Observing the Traditional Movement for 50 years, I learned that the courageous leaders of the Traditional Movement in the 1960s and ’70s were mostly alone. They worried about the future. Their pastors were against them. They had little or no support and their family and friends severely criticized them. What they did have was a great zeal for spreading and holding onto that traditional Faith.

In Roman times, martyrdom enlarged the Catholic Church and strengthened Faith and resolve. Somewhat similarly today, I believe that the tribulations suffered while fighting and working to keep and spread the traditional Faith builds resolve. In the early years after Vatican II, this writer and family heard the Tridentine Mass in seven different buildings before the SSPX first came to the U.S. This meant many long and sometimes hazardous miles. Furthermore, there was a time when we had no access to uncompromising Sacraments and thus, read our Mass prayers at home. But all of this instilled a love and zeal for the Faith as something worth fighting for.

To better explain the difference between the first and second generations, I believe an analogy will help. First, consider great wealth is like a strong faith in a certain respect. Someone worked hard to earn that wealth and used it wisely supporting a family and for charitable purposes. He probably also was very frugal and managed the wealth wisely. As life goes on and that person passes on, the wealth goes to the children, the second generation. No matter how well they were raised, the children seldom have the same respect for the wealth as the one who worked hard to accumulate it. An old saying goes: “Parents earn the wealth and the children spend it until poor.”

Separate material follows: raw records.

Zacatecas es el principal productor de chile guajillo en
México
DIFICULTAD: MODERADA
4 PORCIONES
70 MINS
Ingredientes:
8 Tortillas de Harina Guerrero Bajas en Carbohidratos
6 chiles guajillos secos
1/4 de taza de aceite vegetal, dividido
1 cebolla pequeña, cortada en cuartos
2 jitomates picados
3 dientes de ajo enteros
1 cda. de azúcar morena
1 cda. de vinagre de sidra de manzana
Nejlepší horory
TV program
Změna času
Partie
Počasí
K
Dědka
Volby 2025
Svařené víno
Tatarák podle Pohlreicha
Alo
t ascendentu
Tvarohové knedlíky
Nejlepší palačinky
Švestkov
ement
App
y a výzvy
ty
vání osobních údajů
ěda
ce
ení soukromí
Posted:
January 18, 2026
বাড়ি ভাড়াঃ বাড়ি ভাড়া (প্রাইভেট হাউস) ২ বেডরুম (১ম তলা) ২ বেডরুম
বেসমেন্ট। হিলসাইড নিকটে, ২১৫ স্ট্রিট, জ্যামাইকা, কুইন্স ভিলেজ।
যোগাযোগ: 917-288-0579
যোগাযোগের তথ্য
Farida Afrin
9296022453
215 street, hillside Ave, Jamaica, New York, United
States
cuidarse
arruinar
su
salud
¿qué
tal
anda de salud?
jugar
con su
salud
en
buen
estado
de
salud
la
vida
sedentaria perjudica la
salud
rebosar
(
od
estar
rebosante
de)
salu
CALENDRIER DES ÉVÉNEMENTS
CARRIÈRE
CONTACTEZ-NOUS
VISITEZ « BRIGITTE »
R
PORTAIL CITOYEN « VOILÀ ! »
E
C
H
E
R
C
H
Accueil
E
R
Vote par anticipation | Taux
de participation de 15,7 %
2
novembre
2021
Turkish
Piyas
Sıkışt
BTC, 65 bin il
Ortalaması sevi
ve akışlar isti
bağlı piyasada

Let’s complete the analogy that great wealth is like a strong Catholic Faith which is given to the second generation. Note that it is given to the second generation, which may not have made any real effort or have any appreciation of the gift. Like wealth given to the second generation, Faith given is often treated with less appreciation and little personal commitment. The children often lack the zeal for the Faith because they received it without effort, hard work and the fight to obtain it and retain it. They are most likely to squander it like unearned wealth.

In the ‘60s and ‘70s when parishes became increasingly liberal as a result of Vatican II, the first generation was the first to leave. Today, as the “new” SSPX becomes increasingly liberalism, the second generation mostly tends to stay put. Most second-generation Traditionalists don’t question changes or new approaches started by their parishes or the N-SSPX leaders. Misguided trust is fatal without prudent questioning and investigating. I believe they don’t investigate change because they are afraid of what they will find, calling for action they are unwilling to take.

The future for the third and fourth generations is even bleaker.

What are we to do? Keep leading by example, pointing out where liberalism is corrupting the Faith. Keep resisting liberalism and holding on to the uncompromising Truth. The best way to preserve what you fought for or were given is to draw an immovable line in the sand, i.e., set the necessary benchmark to avoid gradualism.

Fighting for the Faith is really a blessing in disguise. Fighting for the Faith gives one an appreciation and zeal to keep it and spread it.

An example of a good first-generation Traditionalist is Archbishop Lefebvre, and of second-generation, Bishop Fellay, who was given the Faith. While in high school, he composed “eucharistic prayers” (i.e., Conciliar “canons”), making little or no effort to seek the Traditional Catholic Faith. He was given the Faith by Archbishop Lefebvre in Econe. But over time, Bishop Fellay has greatly weakened and is now delivering the N-SSPX to Modernist Rome.

Bishop Fellay’s efforts to convince the rest of the N-SSPX to join Modernist Rome is made easier because first generation Traditionalists have mostly died off or have already joined the Resistance, leaving the less committed second and third generation “tolerators” who are willing to go along to get along.

There is another example of second-generation Traditionalists weakening over time.

It is the three bishops identified with the Resistance. The first bishop to leave the N-SSPX was Bishop Williamson who has weakened greatly and promotes many religious errors and is causing great scandal. (See many past Candle issues.)

Any priest or seminary that criticizes Bishop Williamson for his great scandals will receive no help regarding Confirmations, Ordinations, holy oils (for Extreme Unction), etc.

Bishop Williamson consecrated two bishops, Bishop Faure and Bishop Aquinas. Both bishops are “scared loyal” to Bishop Williamson, as they refuse to criticize him for promoting error. These two other bishops will not fulfill their responsibilities as bishops, because of temporal considerations, viz., fearing retaliation from Bishop Williamson. In this they are like Judas (who was a bishop) who did not do his duty because of temporal considerations (viz., preferring thirty pieces of silver).

Bishops Faure and Aquinas are spiritual cowards. Loyalty is good in most cases, but not at the cost of one’s soul. Loyalty to a man does not trump loyalty to God and saving souls. Bishops receive special graces for their state in life and are leaders by the very nature of their Episcopacy. They are obliged to teach and govern souls, to lead them to God.

We must pray very hard that God will give courage to these timid second-generation bishops, so they fulfill their responsibilities as bishops and stop scandalizing the faithful.